:: エントリー一覧 ::
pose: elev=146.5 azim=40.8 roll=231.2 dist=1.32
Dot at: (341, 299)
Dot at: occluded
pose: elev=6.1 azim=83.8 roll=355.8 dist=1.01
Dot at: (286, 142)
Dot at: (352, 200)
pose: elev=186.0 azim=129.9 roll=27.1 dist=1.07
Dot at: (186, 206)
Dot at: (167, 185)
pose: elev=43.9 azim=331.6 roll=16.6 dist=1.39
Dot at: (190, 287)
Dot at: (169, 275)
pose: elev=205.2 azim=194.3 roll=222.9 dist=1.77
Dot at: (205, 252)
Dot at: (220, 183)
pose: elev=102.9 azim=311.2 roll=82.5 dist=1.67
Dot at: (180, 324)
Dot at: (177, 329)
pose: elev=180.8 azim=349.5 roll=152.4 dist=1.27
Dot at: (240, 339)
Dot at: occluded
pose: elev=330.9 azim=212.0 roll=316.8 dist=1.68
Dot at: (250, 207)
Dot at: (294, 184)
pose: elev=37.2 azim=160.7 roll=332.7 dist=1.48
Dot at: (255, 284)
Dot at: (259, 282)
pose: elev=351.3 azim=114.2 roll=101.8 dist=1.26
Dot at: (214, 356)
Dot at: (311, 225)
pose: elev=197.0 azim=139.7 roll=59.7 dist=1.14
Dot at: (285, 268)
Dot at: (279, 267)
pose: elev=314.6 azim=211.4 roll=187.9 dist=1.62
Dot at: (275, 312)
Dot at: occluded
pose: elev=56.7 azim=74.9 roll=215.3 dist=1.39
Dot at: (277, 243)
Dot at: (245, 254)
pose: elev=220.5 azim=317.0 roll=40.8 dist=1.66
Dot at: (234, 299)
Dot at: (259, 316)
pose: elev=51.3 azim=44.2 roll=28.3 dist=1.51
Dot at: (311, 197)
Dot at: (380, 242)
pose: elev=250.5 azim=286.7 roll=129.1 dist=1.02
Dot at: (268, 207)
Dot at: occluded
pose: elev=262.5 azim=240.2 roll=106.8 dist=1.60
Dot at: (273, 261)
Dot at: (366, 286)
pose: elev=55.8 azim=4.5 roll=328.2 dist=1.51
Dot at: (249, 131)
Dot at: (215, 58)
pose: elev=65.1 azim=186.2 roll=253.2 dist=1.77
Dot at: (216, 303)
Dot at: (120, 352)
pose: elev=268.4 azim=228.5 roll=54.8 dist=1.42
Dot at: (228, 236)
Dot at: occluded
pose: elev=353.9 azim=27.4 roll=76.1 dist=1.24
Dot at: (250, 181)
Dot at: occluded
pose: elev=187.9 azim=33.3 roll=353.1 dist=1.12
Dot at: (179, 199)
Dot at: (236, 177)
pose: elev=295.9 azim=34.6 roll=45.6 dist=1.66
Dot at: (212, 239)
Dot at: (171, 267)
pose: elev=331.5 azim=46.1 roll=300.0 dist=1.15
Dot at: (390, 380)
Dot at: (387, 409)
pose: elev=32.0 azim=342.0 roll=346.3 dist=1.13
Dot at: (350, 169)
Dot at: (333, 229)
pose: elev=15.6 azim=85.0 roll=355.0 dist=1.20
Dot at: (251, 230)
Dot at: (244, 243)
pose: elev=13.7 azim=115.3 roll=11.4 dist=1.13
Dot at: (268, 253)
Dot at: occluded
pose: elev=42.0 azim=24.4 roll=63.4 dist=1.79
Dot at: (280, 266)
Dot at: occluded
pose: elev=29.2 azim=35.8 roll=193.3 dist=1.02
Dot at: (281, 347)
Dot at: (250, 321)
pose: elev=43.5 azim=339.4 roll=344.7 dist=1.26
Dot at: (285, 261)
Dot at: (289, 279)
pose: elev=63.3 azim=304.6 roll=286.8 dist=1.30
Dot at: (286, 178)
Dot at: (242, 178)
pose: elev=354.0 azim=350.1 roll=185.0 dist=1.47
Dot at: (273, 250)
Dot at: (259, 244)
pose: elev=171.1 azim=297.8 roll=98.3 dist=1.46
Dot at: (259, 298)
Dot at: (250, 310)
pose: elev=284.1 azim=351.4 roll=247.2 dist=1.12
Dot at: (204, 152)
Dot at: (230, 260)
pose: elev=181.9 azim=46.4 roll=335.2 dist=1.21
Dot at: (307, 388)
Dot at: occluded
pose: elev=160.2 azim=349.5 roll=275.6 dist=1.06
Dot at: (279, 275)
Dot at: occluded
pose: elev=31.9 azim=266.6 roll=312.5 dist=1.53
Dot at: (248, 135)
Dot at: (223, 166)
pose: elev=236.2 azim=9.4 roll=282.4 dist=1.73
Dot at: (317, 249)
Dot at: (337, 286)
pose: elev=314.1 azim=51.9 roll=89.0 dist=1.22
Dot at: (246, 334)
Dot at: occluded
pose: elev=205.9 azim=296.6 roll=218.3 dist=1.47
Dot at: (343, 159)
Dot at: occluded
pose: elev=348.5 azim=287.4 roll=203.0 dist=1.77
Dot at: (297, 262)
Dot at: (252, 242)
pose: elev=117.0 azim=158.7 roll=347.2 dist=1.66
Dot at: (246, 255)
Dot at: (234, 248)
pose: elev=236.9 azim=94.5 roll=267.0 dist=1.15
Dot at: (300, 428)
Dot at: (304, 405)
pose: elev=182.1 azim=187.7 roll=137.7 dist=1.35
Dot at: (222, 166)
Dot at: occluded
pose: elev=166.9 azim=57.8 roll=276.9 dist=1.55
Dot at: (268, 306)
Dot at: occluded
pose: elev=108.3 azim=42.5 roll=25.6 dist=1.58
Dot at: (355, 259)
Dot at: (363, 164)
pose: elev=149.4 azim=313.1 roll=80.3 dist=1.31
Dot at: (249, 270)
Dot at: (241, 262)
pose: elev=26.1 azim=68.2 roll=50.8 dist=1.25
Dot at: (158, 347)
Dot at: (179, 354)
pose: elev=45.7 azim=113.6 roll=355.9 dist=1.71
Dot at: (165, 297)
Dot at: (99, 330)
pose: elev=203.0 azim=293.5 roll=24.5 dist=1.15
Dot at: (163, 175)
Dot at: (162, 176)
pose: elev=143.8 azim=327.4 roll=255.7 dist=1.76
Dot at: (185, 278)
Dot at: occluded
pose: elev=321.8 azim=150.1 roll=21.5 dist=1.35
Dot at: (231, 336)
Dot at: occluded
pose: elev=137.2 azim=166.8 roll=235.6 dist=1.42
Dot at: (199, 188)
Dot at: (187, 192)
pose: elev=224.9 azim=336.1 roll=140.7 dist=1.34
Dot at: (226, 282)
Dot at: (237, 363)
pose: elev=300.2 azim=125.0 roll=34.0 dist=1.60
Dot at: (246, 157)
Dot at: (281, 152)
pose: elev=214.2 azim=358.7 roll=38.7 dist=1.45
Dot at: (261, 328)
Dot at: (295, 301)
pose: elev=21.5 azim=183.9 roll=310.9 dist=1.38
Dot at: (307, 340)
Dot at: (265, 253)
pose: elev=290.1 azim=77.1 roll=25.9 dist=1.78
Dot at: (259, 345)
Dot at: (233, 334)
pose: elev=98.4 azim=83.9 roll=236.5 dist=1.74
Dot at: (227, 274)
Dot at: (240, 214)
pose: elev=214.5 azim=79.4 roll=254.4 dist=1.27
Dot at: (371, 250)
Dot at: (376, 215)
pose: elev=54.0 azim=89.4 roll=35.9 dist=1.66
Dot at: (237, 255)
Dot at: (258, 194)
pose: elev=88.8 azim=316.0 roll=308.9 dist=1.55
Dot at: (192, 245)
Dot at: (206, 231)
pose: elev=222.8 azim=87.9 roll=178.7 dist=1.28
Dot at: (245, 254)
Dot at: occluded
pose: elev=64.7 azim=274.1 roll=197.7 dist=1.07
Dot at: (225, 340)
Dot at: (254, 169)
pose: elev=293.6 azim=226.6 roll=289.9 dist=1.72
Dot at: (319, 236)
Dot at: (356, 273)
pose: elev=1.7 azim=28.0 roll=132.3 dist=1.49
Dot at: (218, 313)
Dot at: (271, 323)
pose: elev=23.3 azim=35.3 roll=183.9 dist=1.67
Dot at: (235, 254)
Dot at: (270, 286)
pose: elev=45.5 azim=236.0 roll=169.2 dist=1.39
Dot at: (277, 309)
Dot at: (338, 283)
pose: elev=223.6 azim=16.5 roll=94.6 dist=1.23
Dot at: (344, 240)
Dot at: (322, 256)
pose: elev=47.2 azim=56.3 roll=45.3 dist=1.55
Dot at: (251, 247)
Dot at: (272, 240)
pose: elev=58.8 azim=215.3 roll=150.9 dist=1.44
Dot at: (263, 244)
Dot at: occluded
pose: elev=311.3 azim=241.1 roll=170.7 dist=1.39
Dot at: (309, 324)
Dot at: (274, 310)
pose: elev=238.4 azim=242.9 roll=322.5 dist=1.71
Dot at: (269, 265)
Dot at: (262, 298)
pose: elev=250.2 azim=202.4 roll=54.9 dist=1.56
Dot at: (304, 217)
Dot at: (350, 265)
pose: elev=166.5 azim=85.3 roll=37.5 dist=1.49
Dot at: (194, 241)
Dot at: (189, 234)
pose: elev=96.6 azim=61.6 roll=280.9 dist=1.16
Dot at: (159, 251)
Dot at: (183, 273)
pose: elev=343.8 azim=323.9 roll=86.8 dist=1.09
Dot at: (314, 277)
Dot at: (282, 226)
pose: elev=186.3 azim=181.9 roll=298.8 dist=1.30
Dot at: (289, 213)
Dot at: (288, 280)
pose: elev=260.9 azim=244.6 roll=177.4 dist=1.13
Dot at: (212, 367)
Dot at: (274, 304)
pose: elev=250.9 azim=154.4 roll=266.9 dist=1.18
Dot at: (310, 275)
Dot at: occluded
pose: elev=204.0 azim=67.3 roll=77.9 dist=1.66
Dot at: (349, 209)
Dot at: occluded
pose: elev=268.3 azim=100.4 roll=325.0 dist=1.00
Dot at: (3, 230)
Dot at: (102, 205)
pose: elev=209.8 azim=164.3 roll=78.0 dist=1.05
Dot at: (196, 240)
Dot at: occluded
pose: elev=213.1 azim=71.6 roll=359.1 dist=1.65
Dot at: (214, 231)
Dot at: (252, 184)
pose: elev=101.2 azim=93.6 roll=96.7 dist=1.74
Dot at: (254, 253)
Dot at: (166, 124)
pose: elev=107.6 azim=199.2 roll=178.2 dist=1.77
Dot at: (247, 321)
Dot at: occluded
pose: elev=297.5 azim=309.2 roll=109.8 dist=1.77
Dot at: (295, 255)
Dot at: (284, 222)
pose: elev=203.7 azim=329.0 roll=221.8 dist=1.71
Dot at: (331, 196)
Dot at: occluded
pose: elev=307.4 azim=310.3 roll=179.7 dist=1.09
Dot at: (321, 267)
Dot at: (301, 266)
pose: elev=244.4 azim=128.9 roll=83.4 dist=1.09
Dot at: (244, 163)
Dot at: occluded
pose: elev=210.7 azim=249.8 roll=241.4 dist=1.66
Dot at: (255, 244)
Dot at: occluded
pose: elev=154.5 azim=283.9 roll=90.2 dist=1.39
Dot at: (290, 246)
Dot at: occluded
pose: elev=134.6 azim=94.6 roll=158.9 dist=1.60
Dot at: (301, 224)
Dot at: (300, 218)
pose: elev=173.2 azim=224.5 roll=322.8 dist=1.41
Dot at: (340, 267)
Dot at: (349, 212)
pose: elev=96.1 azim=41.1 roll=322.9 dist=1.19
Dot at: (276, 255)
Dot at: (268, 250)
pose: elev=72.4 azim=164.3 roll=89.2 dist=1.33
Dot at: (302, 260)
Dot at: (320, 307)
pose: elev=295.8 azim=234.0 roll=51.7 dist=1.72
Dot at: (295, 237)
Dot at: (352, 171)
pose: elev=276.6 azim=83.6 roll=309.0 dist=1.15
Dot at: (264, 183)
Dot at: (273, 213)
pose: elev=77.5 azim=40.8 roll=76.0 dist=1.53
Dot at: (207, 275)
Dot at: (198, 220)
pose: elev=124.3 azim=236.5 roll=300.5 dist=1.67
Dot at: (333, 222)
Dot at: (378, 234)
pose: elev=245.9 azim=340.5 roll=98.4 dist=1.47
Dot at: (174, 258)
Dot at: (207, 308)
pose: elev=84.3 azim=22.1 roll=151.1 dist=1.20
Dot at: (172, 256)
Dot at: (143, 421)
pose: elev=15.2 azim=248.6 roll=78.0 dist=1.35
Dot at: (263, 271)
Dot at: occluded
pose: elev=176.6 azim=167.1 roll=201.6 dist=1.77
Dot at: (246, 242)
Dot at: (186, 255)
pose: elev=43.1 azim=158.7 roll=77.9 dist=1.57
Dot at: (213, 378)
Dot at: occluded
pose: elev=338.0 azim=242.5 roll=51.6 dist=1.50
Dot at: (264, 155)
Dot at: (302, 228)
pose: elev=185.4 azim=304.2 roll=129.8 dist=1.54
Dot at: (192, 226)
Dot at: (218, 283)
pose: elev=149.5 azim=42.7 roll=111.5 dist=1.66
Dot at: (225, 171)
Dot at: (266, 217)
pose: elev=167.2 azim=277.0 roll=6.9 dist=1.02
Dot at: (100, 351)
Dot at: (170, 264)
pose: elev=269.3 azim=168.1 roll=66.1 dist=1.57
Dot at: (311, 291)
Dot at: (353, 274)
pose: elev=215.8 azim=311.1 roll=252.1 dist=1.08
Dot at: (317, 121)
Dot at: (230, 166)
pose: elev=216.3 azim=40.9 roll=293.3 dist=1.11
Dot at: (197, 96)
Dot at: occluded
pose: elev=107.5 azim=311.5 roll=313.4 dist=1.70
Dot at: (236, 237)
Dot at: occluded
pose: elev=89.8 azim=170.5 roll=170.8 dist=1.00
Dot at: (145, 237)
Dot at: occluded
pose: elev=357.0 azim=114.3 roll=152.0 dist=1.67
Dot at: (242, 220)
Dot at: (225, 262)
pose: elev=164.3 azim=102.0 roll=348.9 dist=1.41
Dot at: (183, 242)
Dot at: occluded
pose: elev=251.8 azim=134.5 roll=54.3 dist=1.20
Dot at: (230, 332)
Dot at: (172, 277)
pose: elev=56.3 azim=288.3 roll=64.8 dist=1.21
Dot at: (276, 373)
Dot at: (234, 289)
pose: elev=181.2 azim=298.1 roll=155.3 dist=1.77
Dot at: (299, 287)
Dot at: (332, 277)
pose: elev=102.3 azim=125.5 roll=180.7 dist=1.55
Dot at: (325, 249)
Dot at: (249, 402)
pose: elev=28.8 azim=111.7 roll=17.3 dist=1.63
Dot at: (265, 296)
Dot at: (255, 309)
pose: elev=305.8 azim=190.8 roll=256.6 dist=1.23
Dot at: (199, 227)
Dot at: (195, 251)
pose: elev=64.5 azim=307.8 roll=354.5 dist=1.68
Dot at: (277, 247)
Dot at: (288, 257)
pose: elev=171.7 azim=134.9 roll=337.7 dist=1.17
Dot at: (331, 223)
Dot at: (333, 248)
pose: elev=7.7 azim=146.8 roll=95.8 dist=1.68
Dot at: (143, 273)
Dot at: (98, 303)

:: 課題の指示 ::
エントリーの冒頭から「Dot at: (167, 185)」を含む行までを、両端の行も含めて一字も変えずにもう一度書き出せ。

:: この課題の答え ::
pose: elev=146.5 azim=40.8 roll=231.2 dist=1.32
Dot at: (341, 299)
Dot at: occluded
pose: elev=6.1 azim=83.8 roll=355.8 dist=1.01
Dot at: (286, 142)
Dot at: (352, 200)
pose: elev=186.0 azim=129.9 roll=27.1 dist=1.07
Dot at: (186, 206)
Dot at: (167, 185)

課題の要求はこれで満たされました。